[What is asked]:
a - In the Scio pipeline text, which class does EmulatorBigQueryServices extend?
b - Reproduce the Scio pipeline text word for word from "A minimal Scio" to "the emulator-test path.".
c - Resume the Scio pipeline text after its final sentence.

[Source text]:
Skip to content

Spotify Scio pipeline against bqemulator

A minimal Scio pipeline that writes a customers table to BigQuery and reads it back. The Scala source under src/main/scala/ is production-shaped — what you'd run against real BigQuery or Dataflow today, with a single optional flag for the emulator-test path.

Why this matters

Scio is the canonical Scala-on-Beam idiom — most Beam-on-JVM workloads on Google's stack run through it. Targeting it against bqemulator means engineering teams can run the same job locally that they run in Dataflow, without spinning up a real BigQuery dataset.

How the pipeline runs end-to-end against bqemulator (v1.0.2+)

Beam 2.55.1's Java SDK has no built-in BIGQUERY_EMULATOR_HOST support (the Go SDK does — see apache/beam#34037 — but the Java side never adopted it). v1.0.2 closes #17 by wiring a test-services hook directly into the scio example, with no bqemulator-side code change:

  1. CustomersPipeline.run accepts an optional --bqEmulatorEndpoint. Production callers (real BigQuery / Dataflow) don't pass the flag and take scio's idiomatic saveAsBigQueryTable(...) branch unchanged. When the flag IS present, the pipeline drops to raw BigQueryIO.writeTableRows().withTestServices( EmulatorBigQueryServices(endpoint)) for the BQ-traffic redirect.
  2. EmulatorBigQueryServices (in this example, at src/main/scala/org/apache/beam/sdk/io/gcp/bigquery/) extends Beam's BigQueryServicesImpl and overrides getJobService / getDatasetService to construct the Apiary Bigquery client with setRootUrl(emulator). The class lives in Beam's package so it can reach the @VisibleForTesting constructors on JobServiceImpl / DatasetServiceImpl that accept a pre-built client.
  3. A fake-gcs-server sidecar (fsouza/fake-gcs-server) handles GCS staging for Beam's default BATCH_LOADS write method. The spec brings both containers up on a shared testcontainers network and bind-mounts a single host directory into both at their respective storage roots — so files Beam stages to gs://bqemu-staging/... materialise on disk where bqemulator's existing BQEMU_GCS_LOCAL_ROOT shim resolves them.

[Information provided]:
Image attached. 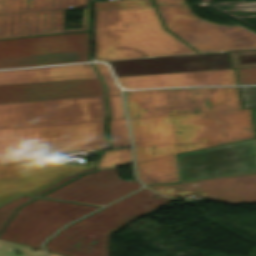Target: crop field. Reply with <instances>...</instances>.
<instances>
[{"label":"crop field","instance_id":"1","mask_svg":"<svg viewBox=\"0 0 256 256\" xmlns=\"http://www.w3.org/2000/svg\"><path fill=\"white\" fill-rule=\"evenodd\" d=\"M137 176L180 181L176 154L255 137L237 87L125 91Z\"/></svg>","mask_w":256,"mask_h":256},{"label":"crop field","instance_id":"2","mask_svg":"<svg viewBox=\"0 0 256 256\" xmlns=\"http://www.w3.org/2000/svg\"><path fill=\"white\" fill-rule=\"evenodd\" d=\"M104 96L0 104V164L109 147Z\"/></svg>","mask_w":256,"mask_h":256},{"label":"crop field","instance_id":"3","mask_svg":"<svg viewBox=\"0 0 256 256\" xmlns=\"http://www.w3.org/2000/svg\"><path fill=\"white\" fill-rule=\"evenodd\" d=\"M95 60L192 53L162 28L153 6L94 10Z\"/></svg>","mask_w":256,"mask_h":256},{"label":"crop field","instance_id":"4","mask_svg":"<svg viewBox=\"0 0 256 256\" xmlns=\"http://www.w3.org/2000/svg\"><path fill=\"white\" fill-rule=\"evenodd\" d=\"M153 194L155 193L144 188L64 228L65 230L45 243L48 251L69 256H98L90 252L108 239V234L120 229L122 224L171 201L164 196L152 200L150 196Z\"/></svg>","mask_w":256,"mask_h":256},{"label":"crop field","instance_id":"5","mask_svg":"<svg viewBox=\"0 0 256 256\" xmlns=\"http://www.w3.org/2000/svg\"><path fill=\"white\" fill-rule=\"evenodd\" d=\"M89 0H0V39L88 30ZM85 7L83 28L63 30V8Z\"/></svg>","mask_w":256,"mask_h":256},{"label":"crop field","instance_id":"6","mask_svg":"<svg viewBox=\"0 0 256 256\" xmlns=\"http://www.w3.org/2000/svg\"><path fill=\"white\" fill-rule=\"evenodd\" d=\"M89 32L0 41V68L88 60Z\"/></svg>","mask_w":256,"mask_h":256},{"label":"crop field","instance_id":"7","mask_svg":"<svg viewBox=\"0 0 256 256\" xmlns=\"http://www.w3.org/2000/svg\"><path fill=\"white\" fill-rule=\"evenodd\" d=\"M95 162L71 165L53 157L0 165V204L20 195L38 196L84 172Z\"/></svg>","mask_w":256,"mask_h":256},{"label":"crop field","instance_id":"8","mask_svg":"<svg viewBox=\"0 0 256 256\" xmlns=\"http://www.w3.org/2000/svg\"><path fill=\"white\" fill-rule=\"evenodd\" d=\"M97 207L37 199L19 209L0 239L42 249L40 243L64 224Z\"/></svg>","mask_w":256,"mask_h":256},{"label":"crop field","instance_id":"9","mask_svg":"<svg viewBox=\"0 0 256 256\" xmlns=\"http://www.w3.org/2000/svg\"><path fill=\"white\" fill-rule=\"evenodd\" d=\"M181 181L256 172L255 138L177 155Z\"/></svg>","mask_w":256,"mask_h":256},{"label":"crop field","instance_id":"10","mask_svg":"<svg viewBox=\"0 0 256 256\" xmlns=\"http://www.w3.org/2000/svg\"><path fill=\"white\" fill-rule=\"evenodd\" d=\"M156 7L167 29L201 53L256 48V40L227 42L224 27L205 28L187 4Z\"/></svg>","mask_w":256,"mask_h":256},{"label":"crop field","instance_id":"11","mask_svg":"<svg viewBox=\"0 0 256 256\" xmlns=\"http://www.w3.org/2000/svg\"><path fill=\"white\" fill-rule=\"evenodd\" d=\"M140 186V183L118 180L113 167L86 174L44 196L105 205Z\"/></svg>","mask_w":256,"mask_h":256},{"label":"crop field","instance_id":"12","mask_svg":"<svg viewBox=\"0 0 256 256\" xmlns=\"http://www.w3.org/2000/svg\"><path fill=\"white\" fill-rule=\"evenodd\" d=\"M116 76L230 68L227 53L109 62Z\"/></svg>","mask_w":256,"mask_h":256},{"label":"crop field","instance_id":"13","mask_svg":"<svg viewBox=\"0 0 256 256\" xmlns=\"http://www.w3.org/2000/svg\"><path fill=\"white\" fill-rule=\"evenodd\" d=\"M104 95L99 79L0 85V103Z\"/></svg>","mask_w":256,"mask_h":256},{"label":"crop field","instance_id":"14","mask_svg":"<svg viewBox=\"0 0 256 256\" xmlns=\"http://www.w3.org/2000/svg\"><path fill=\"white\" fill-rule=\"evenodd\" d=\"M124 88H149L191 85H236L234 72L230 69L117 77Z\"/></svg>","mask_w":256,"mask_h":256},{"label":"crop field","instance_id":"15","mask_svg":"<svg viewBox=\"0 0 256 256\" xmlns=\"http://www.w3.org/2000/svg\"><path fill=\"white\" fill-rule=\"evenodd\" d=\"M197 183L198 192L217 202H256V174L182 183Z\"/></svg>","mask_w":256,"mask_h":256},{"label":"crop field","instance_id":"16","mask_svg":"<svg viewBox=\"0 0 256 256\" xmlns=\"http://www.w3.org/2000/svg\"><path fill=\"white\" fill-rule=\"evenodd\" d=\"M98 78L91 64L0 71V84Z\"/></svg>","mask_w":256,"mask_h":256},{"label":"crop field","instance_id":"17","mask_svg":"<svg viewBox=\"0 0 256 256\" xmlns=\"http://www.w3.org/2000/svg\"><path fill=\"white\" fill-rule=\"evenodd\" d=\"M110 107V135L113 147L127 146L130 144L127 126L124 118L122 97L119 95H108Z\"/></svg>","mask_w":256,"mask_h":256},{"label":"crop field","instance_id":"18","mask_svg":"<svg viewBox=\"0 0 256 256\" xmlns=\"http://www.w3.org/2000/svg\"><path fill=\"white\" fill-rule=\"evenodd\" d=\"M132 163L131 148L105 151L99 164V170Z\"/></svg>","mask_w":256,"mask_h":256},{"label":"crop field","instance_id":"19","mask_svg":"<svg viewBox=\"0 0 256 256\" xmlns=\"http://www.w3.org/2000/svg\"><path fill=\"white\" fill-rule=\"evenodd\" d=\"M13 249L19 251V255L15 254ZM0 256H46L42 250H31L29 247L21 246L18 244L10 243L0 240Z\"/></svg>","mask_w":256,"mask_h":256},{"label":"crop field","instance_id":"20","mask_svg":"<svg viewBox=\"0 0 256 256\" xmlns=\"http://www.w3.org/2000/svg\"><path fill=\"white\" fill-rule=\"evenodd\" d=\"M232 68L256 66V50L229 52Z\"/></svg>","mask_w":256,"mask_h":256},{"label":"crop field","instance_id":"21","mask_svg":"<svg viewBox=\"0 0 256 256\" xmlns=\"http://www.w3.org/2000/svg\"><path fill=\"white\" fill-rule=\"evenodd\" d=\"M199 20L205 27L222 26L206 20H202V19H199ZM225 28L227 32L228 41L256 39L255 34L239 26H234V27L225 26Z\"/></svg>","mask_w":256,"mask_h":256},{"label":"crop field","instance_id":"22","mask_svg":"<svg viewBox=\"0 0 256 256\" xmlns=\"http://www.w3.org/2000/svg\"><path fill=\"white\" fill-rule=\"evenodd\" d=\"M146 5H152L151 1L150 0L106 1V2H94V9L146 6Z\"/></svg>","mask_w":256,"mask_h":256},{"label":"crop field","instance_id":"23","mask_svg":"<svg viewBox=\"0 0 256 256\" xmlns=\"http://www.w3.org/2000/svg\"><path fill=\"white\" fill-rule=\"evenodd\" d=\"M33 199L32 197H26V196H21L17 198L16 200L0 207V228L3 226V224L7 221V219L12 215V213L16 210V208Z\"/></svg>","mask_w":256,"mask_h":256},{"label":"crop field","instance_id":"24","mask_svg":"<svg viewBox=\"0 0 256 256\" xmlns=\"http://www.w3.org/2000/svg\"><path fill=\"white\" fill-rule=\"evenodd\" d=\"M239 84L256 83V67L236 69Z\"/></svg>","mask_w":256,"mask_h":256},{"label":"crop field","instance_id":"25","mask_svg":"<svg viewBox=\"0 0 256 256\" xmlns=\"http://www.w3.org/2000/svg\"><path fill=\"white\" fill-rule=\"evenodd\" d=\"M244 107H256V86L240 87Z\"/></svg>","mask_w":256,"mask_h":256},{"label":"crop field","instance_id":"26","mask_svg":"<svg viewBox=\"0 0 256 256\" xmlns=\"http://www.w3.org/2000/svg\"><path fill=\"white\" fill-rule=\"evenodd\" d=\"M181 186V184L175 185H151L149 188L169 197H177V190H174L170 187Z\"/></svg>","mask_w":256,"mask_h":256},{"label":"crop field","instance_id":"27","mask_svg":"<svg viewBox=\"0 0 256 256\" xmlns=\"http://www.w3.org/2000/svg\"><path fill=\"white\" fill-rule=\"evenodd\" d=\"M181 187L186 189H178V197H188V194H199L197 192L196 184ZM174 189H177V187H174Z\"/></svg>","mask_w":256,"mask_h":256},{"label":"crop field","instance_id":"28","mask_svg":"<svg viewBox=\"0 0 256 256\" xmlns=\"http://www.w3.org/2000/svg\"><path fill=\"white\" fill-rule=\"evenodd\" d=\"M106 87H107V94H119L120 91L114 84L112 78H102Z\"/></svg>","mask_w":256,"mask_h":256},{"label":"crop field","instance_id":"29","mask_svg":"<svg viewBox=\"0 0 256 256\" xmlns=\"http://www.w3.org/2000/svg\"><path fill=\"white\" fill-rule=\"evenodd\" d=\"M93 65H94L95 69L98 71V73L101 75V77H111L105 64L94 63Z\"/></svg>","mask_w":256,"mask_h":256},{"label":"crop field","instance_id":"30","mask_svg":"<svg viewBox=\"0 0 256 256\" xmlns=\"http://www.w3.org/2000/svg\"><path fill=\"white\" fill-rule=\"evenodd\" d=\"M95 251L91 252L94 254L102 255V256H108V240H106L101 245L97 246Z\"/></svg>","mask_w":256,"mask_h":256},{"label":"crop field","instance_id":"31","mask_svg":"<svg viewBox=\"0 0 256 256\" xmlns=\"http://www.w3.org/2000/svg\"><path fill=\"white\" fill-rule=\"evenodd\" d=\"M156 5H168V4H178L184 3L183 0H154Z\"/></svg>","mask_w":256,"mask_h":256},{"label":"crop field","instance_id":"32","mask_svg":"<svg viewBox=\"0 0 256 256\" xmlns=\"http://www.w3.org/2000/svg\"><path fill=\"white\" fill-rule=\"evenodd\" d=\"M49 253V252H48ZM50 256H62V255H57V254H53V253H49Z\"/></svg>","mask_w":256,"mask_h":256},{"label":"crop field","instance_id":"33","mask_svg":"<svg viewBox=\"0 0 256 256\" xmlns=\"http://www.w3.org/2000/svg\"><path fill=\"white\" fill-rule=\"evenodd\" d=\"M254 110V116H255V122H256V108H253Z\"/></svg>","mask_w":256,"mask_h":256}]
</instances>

[Expected results]:
a - Beam's BigQueryServicesImpl.

b -
A minimal Scio pipeline that writes a customers table to BigQuery and reads it back. The Scala source under src/main/scala/ is production-shaped — what you'd run against real BigQuery or Dataflow today, with a single optional flag for the emulator-test path.

c -
  4. Auth suppression via Beam's NoopCredentialFactory--gcpCredentialFactoryClass=org.apache.beam.sdk.extensions.gcp.auth.NoopCredentialFactory short-circuits OAuth2Credentials.refresh() so no token grant fires against oauth2.googleapis.com. The example's build.sbt sets CLOUDSDK_CONFIG and GOOGLE_APPLICATION_CREDENTIALS to empty values as belt-and-suspenders defence on developer laptops with stale gcloud auth application-default login state.

See ADR 0034 for the full design — alternatives considered, source-of-truth references in Beam, and consequences.

What the spec exercises

The ScalaTest spec (CustomersPipelineSpec) drives the real CustomersPipeline.run and asserts:

  • bqemulator + fake-gcs-server both start.
  • Dataset creation via the REST surface succeeds (idempotent — {200, 201, 409}).
  • CustomersPipeline.run returns 3 (the rows it intended to write).
  • A REST SELECT COUNT(*) against \bqemu-demo`.scio_demo.customers` returns 3 — confirming the LOAD job actually landed the rows on disk.

The pipeline source itself stays production-ready: pointed at real BigQuery (Dataflow) with no --bqEmulatorEndpoint, the same code takes the scio path and writes via the real GCS staging bucket.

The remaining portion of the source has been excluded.